INSTRUCTIONS TO FOLLOW >>
The copy has to match the data exactly and leave out every picture.

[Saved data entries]
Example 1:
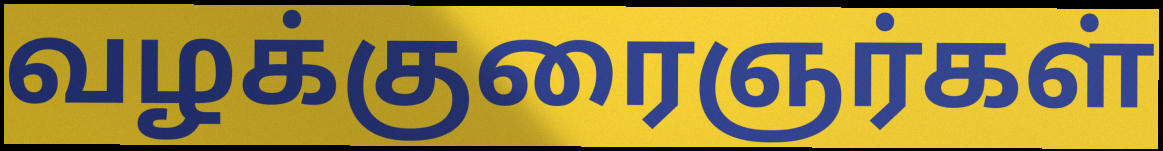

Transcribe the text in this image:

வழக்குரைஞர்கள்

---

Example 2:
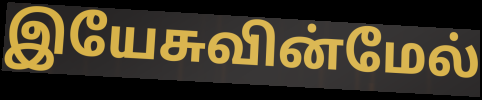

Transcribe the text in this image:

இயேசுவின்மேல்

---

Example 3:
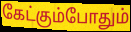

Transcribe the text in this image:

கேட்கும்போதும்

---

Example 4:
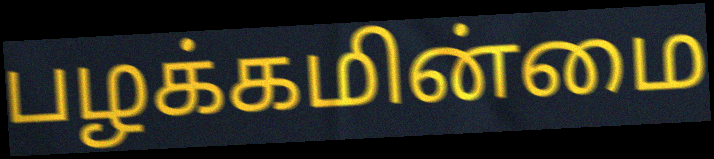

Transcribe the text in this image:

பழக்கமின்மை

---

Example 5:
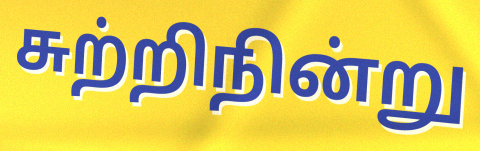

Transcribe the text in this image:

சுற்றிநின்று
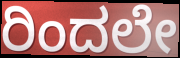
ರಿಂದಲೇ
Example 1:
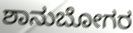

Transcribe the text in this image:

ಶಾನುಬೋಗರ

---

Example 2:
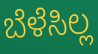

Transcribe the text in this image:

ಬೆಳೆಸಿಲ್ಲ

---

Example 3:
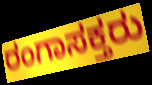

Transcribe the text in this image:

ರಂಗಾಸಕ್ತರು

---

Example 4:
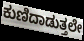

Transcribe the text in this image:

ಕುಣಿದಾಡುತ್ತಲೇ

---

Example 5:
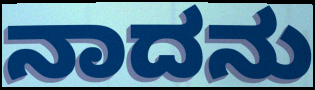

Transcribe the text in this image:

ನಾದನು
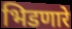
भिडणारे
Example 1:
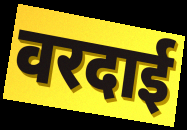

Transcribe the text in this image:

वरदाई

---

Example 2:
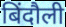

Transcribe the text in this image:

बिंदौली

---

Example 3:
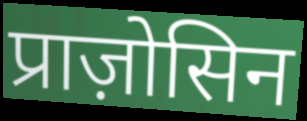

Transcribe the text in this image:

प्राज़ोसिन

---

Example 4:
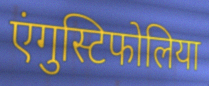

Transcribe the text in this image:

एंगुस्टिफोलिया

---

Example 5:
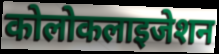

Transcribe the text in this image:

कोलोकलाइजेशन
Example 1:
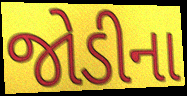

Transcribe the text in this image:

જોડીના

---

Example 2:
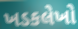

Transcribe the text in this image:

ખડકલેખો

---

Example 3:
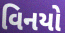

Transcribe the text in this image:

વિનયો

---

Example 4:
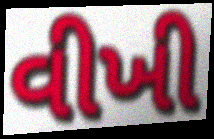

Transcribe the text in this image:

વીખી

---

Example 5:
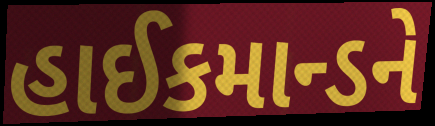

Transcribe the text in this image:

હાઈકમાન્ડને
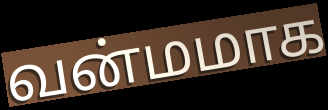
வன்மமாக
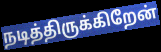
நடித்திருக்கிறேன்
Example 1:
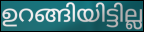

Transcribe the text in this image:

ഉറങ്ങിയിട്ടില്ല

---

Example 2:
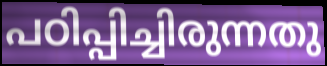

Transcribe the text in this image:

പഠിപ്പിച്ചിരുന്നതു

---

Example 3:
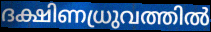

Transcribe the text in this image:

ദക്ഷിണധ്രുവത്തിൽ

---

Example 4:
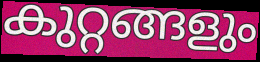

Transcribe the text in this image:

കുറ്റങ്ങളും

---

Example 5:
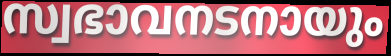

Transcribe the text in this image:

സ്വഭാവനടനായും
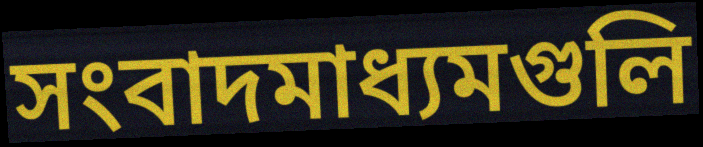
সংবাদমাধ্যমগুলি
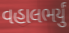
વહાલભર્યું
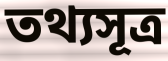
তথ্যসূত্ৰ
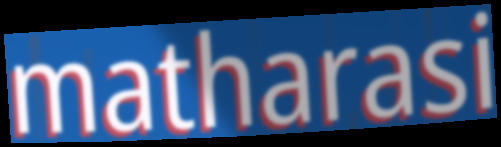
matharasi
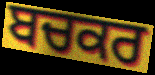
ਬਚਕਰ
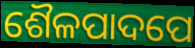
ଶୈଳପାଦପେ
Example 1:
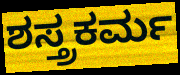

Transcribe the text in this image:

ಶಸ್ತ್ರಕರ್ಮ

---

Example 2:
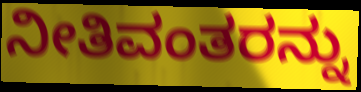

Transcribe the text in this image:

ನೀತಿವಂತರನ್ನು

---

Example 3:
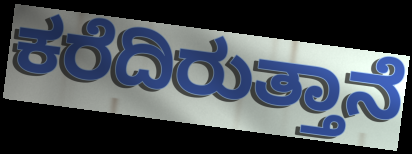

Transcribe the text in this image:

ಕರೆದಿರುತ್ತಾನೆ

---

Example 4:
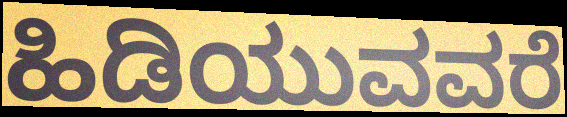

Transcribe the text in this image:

ANSWER BOX >>
Example 1:

Transcribe the text in this image:

வழக்குரைஞர்கள்

---

Example 2:

Transcribe the text in this image:

இயேசுவின்மேல்

---

Example 3:

Transcribe the text in this image:

கேட்கும்போதும்

---

Example 4:

Transcribe the text in this image:

பழக்கமின்மை

---

Example 5:

Transcribe the text in this image:

சுற்றிநின்று
ರಿಂದಲೇ
Example 1:

Transcribe the text in this image:

ಶಾನುಬೋಗರ

---

Example 2:

Transcribe the text in this image:

ಬೆಳೆಸಿಲ್ಲ

---

Example 3:

Transcribe the text in this image:

ರಂಗಾಸಕ್ತರು

---

Example 4:

Transcribe the text in this image:

ಕುಣಿದಾಡುತ್ತಲೇ

---

Example 5:

Transcribe the text in this image:

ನಾದನು
भिडणारे
Example 1:

Transcribe the text in this image:

वरदाई

---

Example 2:

Transcribe the text in this image:

बिंदौली

---

Example 3:

Transcribe the text in this image:

प्राज़ोसिन

---

Example 4:

Transcribe the text in this image:

एंगुस्टिफोलिया

---

Example 5:

Transcribe the text in this image:

कोलोकलाइजेशन
Example 1:

Transcribe the text in this image:

જોડીના

---

Example 2:

Transcribe the text in this image:

ખડકલેખો

---

Example 3:

Transcribe the text in this image:

વિનયો

---

Example 4:

Transcribe the text in this image:

વીખી

---

Example 5:

Transcribe the text in this image:

હાઈકમાન્ડને
வன்மமாக
நடித்திருக்கிறேன்
Example 1:

Transcribe the text in this image:

ഉറങ്ങിയിട്ടില്ല

---

Example 2:

Transcribe the text in this image:

പഠിപ്പിച്ചിരുന്നതു

---

Example 3:

Transcribe the text in this image:

ദക്ഷിണധ്രുവത്തിൽ

---

Example 4:

Transcribe the text in this image:

കുറ്റങ്ങളും

---

Example 5:

Transcribe the text in this image:

സ്വഭാവനടനായും
সংবাদমাধ্যমগুলি
વહાલભર્યું
তথ্যসূত্ৰ
matharasi
ਬਚਕਰ
ଶୈଳପାଦପେ
Example 1:

Transcribe the text in this image:

ಶಸ್ತ್ರಕರ್ಮ

---

Example 2:

Transcribe the text in this image:

ನೀತಿವಂತರನ್ನು

---

Example 3:

Transcribe the text in this image:

ಕರೆದಿರುತ್ತಾನೆ

---

Example 4:

Transcribe the text in this image:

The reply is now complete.